:: PROBLEM ::
Set down the data below in full, exactly as it reads, but without the pictures.

:: SOURCE DATA ::
◇ ◇ ◇

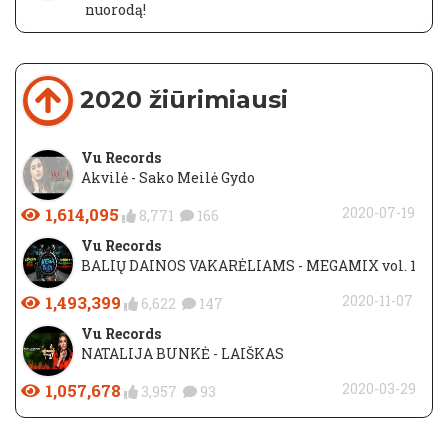
nuorodą!
2020 žiūrimiausi
Vu Records
Akvilė - Sako Meilė Gydo
1,614,095
2020-07-19
8,771
166
Vu Records
BALIŲ DAINOS VAKARĖLIAMS - MEGAMIX vol. 1
1,493,399
2020-11-07
6,622
147
Vu Records
NATALIJA BUNKĖ - LAIŠKAS
1,057,678
2020-03-29
3,957
93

◇ ◇ ◇

:: COMPLETED TASK ::
nuorodą!
2020 žiūrimiausi
Vu Records
Akvilė - Sako Meilė Gydo
1,614,095
2020-07-19
8,771
166
Vu Records
BALIŲ DAINOS VAKARĖLIAMS - MEGAMIX vol. 1
1,493,399
2020-11-07
6,622
147
Vu Records
NATALIJA BUNKĖ - LAIŠKAS
1,057,678
2020-03-29
3,957
93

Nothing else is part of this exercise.